Sheffield has earned an international reputation for metallurgy and steel production, with many innovations in these fields being developed locally.
These include Sheffield plate (a technique in which silver-plated copper was produced by fusing a thin sheet of silver onto a copper ingot), invented in the early 18th century by Thomas Boulsover, and the crucible technique (which allowed the manufacture of a better quality of steel than was previously possible), discovered by Benjamin Huntsman in the 1740s.
From the mid 19th century, Sheffield grew rapidly to become the foremost steel manufacturing centre in the world, with most of the great steel mills and factories based in the lower Don Valley. The development of alloy steels and the invention of stainless steel in 1913 gave an immediate boost to the cutlery industry along with the wide range of products still being manufactured in the city.
The latter was rendered obsolete in 1856 by Henry Bessemer's creation of the Bessemer converter, and it was in this century that Sheffield gained its international reputation for steel-making.
Stainless steel was invented in Sheffield by Harry Brearley in 1912, and the work of F B Pickering and T Gladman throughout the 1960s, '70s, and '80s has proved fundamental to the development of modern high-strength low-alloy steels.
The expansion of the British Empire and two world wars ensured increased prosperity during this time, however, the amalgamation of firms after WWII were subsequently swept away in the 1960's and 70's by the introduction of new technology and changing markets.
Today, Sheffield produces more steel than ever, but in a cleaner environment and with only a fraction of the workforce. Avesta, Sheffield's Shepcote Lane factory, has a capacity to produce more than 500,000 tonnes of stainless steel per year and is the largest supplier of high quality, hot rolled stainless steel throughout Europe and North America.
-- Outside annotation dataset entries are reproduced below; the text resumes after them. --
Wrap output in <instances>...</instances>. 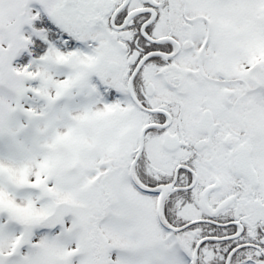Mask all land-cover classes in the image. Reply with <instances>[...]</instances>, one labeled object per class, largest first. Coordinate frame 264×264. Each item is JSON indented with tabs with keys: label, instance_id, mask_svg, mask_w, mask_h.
<instances>
[{
	"label": "snow or ice",
	"instance_id": "1",
	"mask_svg": "<svg viewBox=\"0 0 264 264\" xmlns=\"http://www.w3.org/2000/svg\"><path fill=\"white\" fill-rule=\"evenodd\" d=\"M0 264H264V0H0Z\"/></svg>",
	"mask_w": 264,
	"mask_h": 264
}]
</instances>
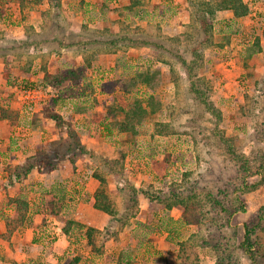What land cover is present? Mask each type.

Innovative manufacturing technologies and techniques continue to be developed on the Advanced Manufacturing Park (AMP) by Sheffield's universities and other independent research organisations. Notable establishments on the AMP include the Advanced Manufacturing Research Centre (AMRC, a research partnership between the Boeing Company and the University of Sheffield), Castings Technology International (Cti) and TWI (The Welding Institute).